Students and faculty traveled to Africa for research, field schools, study abroad, and visits with friends, family and alumni across the continent. We had a mini-UF reunion at the European Conference on African Studies (ECAS) in Basel, Switzerland in early June. CAS sponsored two undergraduate Research Tutorials Abroad. Department of Theatre and Dance students accompanied Center for World Arts faculty Mohamed Decosta to Guinea. Linguistics students assisted Professor James Essegbey in Ghana. Professor of African History Susan Obrien visited Nigeria with CAS University Scholar. Other students partook in summer language study, research projects, and field practicums in Ethiopia, Swaziland, Kenya, Tanzania, Ghana, Mali, Congo, and South Africa. We welcome Associate Director Todd Leedy back from sabbatical research and study abroad programming in South Africa. CAS Outreach Director Agnes Leslie recently returned from a summer Fulbright fellowship in Zambia where she studied women’s political leadership.
At the Center we are moving forward with an academic partnership with South Africa’s Stellenbosch University in close cooperation with UF’s Graduate School and we are working on an MOU with the University of Ghana. I spent a week at each institution in August fine-tuning plans, tapping into intellectual life on-campus, and making the most of UF’s vast Africanist network. While in Stellenbosch I bumped into UF Geography chair Jane Southworth and our own Brian Child. I also met with fellow anthropologists and urbanists at the University of Western Cape and University of Capetown. In Ghana, I rubbed shoulders with UF African Art History alums along with Harn Museum Director Rebecca Nagy at the ACASA conference, along with luminaries from Ghana’s contemporary art and architectural community: kąrî’kạchä seid’ou, Atta Kwame, and Joe Addo, who are each engaging African urban culture in new ways. These exchanges all open the door for collaboration and enhance on-campus programs and opportunities.
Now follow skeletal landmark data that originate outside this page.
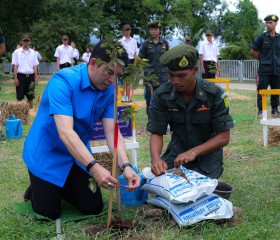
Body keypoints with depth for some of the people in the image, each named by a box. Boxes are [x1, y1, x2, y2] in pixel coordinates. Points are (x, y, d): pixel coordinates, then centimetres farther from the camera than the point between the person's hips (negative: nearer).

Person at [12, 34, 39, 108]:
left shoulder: (33, 52, 8)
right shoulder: (17, 52, 0)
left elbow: (35, 66, 8)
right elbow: (15, 66, -2)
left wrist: (36, 77, 3)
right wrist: (15, 78, -8)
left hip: (30, 76, 3)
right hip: (21, 76, -3)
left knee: (30, 96, 8)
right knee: (19, 97, 0)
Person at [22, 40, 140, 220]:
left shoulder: (109, 90, -10)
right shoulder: (63, 81, -29)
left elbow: (112, 132, -14)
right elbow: (65, 132, -38)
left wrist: (126, 166, -31)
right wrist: (93, 167, -48)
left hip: (79, 153, 6)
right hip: (46, 154, -6)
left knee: (94, 208, 6)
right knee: (50, 213, -4)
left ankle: (60, 188, 33)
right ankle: (36, 190, 28)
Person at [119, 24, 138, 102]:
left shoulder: (134, 41, 9)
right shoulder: (120, 41, 0)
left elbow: (135, 53, 10)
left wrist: (134, 63, 3)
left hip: (131, 61, 3)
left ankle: (127, 97, 14)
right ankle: (123, 97, 3)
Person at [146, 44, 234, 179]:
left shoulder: (214, 94, -20)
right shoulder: (162, 95, -13)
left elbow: (224, 137, -17)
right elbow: (156, 133, -10)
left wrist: (193, 152, -30)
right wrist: (156, 158, -32)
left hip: (207, 152, -2)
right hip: (177, 149, 2)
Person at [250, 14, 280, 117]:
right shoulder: (261, 37, 0)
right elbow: (252, 51, 5)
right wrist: (262, 59, 5)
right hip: (264, 69, -3)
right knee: (262, 90, -3)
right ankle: (260, 110, 3)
In the upcoming year, along with African Studies courses, conferences, working groups, speaker series and and public outreach, renewal of our US Department of Education Title VI grant is high on the agenda. Despite the threat of funding cuts, for the time being the program looks like it will be sustained. This is due in part to the tremendous advocacy across the Africanist and academic community making clear the contribution of Africa Area Studies to vital national and international issues. The value of African Studies to the UF community is recognized by the College of Liberal Arts and Sciences administration. Two searches are soon to be underway: one for an expert in African Politics and another for an expert in Medical Anthropology in Africa. We are also working towards establishing a dedicated MA degree in African Studies.
At CAS we continue to look beyond CLAS to forge ties with students and faculty across the university. We are also building our Alumni network and plan to formally launch our Alumni Association this fall.
Please do share the CAS newsletter with anyone who may be interested. New contact info can be sent to our new Communication and Information Assistant, Riley Ravary ravaryri@ufl.edu or ufcasbulletin@gmail.com
We welcome your participation in African Studies at UF.